**TASK DIRECTIONS:**
For each line in the data below that holds "dùng", return a copy.

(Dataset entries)
※
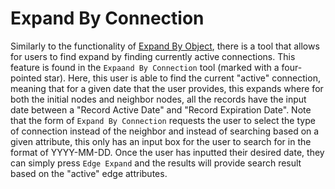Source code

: # Expand By Connection

Similarly to the functionality of [Expand By Object](basicPlus.md#expand-by-object), there is a tool that allows for users to find expand by finding currently active connections. This feature is found in the `Expaand By Connection` tool (marked with a four-pointed star). Here, this user is able to find the current "active" connection, meaning that for a given date that the user provides, this expands where for both the initial nodes and neighbor nodes, all the records have the input date between a "Record Active Date" and "Record Expiration Date". Note that the form of  `Expand By Connection` requests the user to select the type of connection instead of the neighbor and instead of searching based on a given attribute, this only has an input box for the user to search for in the format of YYYY-MM-DD. Once the user has inputted their desired date, they can simply press `Edge Expand` and the results will provide search result based on the "active" edge attributes.

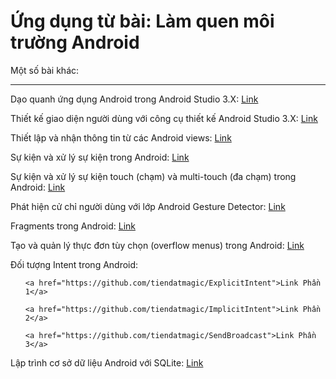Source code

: # Ứng dụng từ bài: Làm quen môi trường Android

Một số bài khác:
***
Dạo quanh ứng dụng Android trong Android Studio 3.X: 
<a href="https://github.com/tiendatmagic/daoquanhandroid">Link</a>

Thiết kế giao diện người dùng với công cụ thiết kế Android Studio 3.X: 
<a href="https://github.com/tiendatmagic/LayoutSample">Link</a>

Thiết lập và nhận thông tin từ các Android views: 
<a href="https://github.com/tiendatmagic/MyFirstAndroidApplication">Link</a>

Sự kiện và xử lý sự kiện trong Android: 
<a href="https://github.com/tiendatmagic/androidbasicview">Link</a>

Sự kiện và xử lý sự kiện touch (chạm) và multi-touch (đa chạm) trong Android: 
<a href="https://github.com/tiendatmagic/MotionEvent">Link</a>

Phát hiện cử chỉ người dùng với lớp Android Gesture Detector: 
<a href="https://github.com/tiendatmagic/CommonGestures">Link</a>

Fragments trong Android: 
<a href="https://github.com/tiendatmagic/FragmentExample">Link</a>

Tạo và quản lý thực đơn tùy chọn (overflow menus) trong Android: 
<a href="https://github.com/tiendatmagic/Menu_example_android">Link</a>

Đối tượng Intent trong Android: 
      
<ul>
	
	<a href="https://github.com/tiendatmagic/ExplicitIntent">Link Phần 1</a>
	
	<a href="https://github.com/tiendatmagic/ImplicitIntent">Link Phần 2</a>
	
	<a href="https://github.com/tiendatmagic/SendBroadcast">Link Phần 3</a>
	
</ul>
Lập trình cơ sở dữ liệu Android với SQLite: 
<a href="https://github.com/tiendatmagic/SQLiteDemoApplication">Link</a>
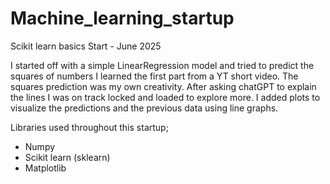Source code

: # Machine_learning_startup
Scikit learn basics
Start - June 2025

I started off with a simple LinearRegression model and tried to predict the squares of numbers
I learned the first part from a YT short video. The squares prediction was my own creativity.
After asking chatGPT to explain the lines I was on track locked and loaded to explore more.
I added plots to visualize the predictions and the previous data using line graphs.

Libraries used throughout this startup;
- Numpy
- Scikit learn (sklearn)
- Matplotlib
※
**EXERCISE ANSWER:**
Thiết kế giao diện người dùng với công cụ thiết kế Android Studio 3.X: 
Phát hiện cử chỉ người dùng với lớp Android Gesture Detector: 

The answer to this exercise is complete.